Thank you for your excellent article (May 28) on the June 6 Tar Sands Resistance March. I will be there in spirit.
In the 1970s, I wrote extensively about Santa Barbara’s 1969 blowout and about energy resources and use.* Not much has changed since then, except that “accidents” are more frequent and destructive now, the consequences of our fossil fuel orgy have become apparent, and petroleum and its effects on climate and the environment are hot-button political issues. But satisfactory remediation of spills and other environmental damage still eludes us, and despite assurances from government and industry, equipment inevitably fails and people will always make “mistakes” (or worse).
In the 1970s I naively wrote that the tar sands would be too costly to develop. They still are, in terms of their damage to public health, local communities, the environment, and above all the climate; but those are externalities whose costs can unfortunately be denied or deferred. The relentless pursuit of petroleum development continues, presenting unacceptable risks and hazards and exacting its intolerable social, economic, and environmental toll.

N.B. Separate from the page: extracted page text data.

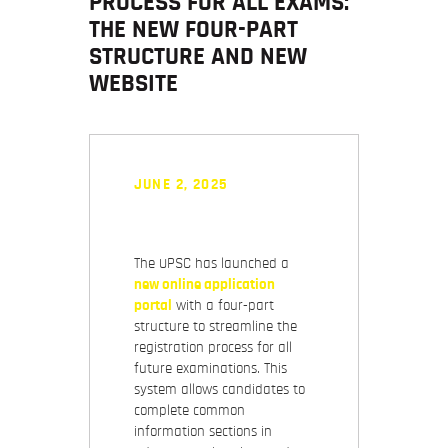
PROCESS FOR ALL EXAMS:
THE NEW FOUR-PART
STRUCTURE AND NEW
WEBSITE
JUNE 2, 2025
The UPSC has launched a
new online application
portal
with a four-part
structure to streamline the
registration process for all
future examinations. This
system allows candidates to
complete common
information sections in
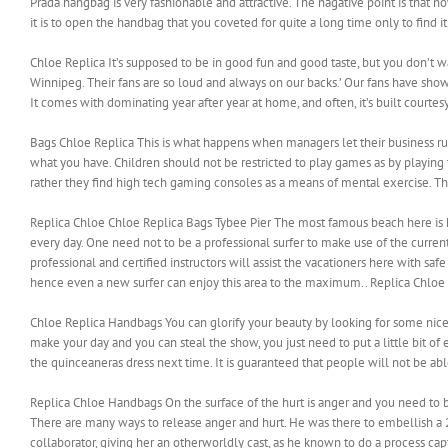
Prada hangbag is very fashionable and attractive. The nagative point is that
it is to open the handbag that you coveted for quite a long time only to find it
Chloe Replica It’s supposed to be in good fun and good taste, but you don’t 
Winnipeg. Their fans are so loud and always on our backs.’ Our fans have sho
It comes with dominating year after year at home, and often, it’s built courte
Bags Chloe Replica This is what happens when managers let their business run
what you have. Children should not be restricted to play games as by playing 
rather they find high tech gaming consoles as a means of mental exercise. 
Replica Chloe Chloe Replica Bags Tybee Pier The most famous beach here is kno
every day. One need not to be a professional surfer to make use of the curren
professional and certified instructors will assist the vacationers here with saf
hence even a new surfer can enjoy this area to the maximum.. Replica Chloe
Chloe Replica Handbags You can glorify your beauty by looking for some nice a
make your day and you can steal the show, you just need to put a little bit
the quinceaneras dress next time. It is guaranteed that people will not be ab
Replica Chloe Handbags On the surface of the hurt is anger and you need to br
There are many ways to release anger and hurt. He was there to embellish a 
collaborator, giving her an otherworldly cast, as he known to do a process ca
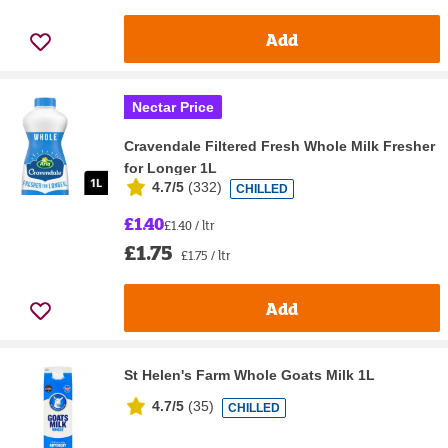
Add
Nectar Price
Cravendale Filtered Fresh Whole Milk Fresher
for Longer 1L
4.7/5
(
332
)
CHILLED
£1.40
£1.40 / ltr
£1.75
£1.75 / ltr
Add
St Helen's Farm Whole Goats Milk 1L
4.7/5
(
35
)
CHILLED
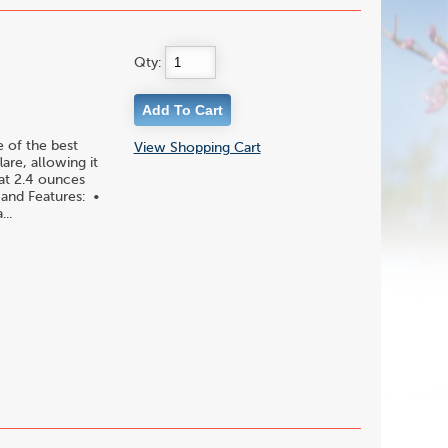
Qty:
 of the best
View Shopping Cart
are, allowing it
 at 2.4 ounces
 and Features: •
..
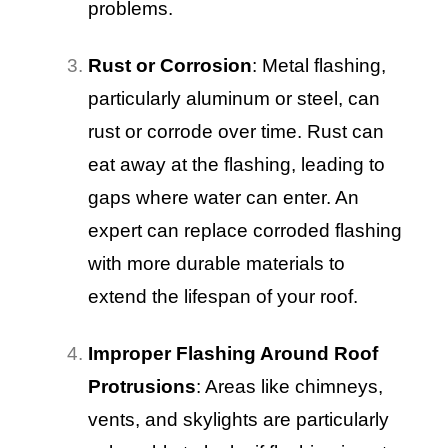
problems.
Rust or Corrosion
: Metal flashing,
particularly aluminum or steel, can
rust or corrode over time. Rust can
eat away at the flashing, leading to
gaps where water can enter. An
expert can replace corroded flashing
with more durable materials to
extend the lifespan of your roof.
Improper Flashing Around Roof
Protrusions
: Areas like chimneys,
vents, and skylights are particularly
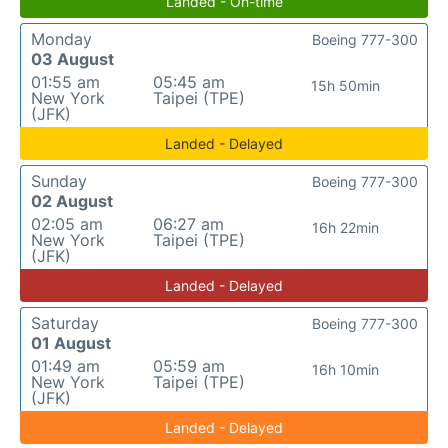
Landed - On-time
Monday
Boeing 777-300
03 August
01:55 am
05:45 am
15h 50min
New York
Taipei (TPE)
(JFK)
Landed - Delayed
Sunday
Boeing 777-300
02 August
02:05 am
06:27 am
16h 22min
New York
Taipei (TPE)
(JFK)
Landed - Delayed
Saturday
Boeing 777-300
01 August
01:49 am
05:59 am
16h 10min
New York
Taipei (TPE)
(JFK)
Landed - Delayed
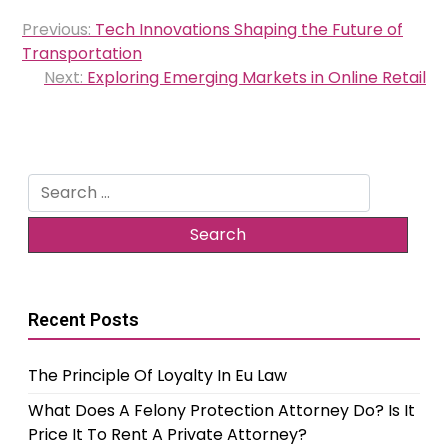
Post
Previous:
Tech Innovations Shaping the Future of
navigation
Transportation
Next:
Exploring Emerging Markets in Online Retail
Search
for:
Recent Posts
The Principle Of Loyalty In Eu Law
What Does A Felony Protection Attorney Do? Is It
Price It To Rent A Private Attorney?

So my thoughts and hopes will be with the Resistance March. It is past time to leave the fossils in the ground and to put a price on carbon that reflects its true cost. I would prefer a revenue-neutral carbon fee-and-dividend, but there are other possibilities. However, for the public’s health, the environment, the economy, and the future we really have to do something mighty soon.
(*Blowout: A case study of the Santa Barbara oil spill, Duxbury Press, 1972. Energy: Sources, Use, and Role in Human Affairs, Duxbury Press, 1974. The Fires of Culture: Energy Yesterday and Tomorrow, Duxbury Press, 1974.)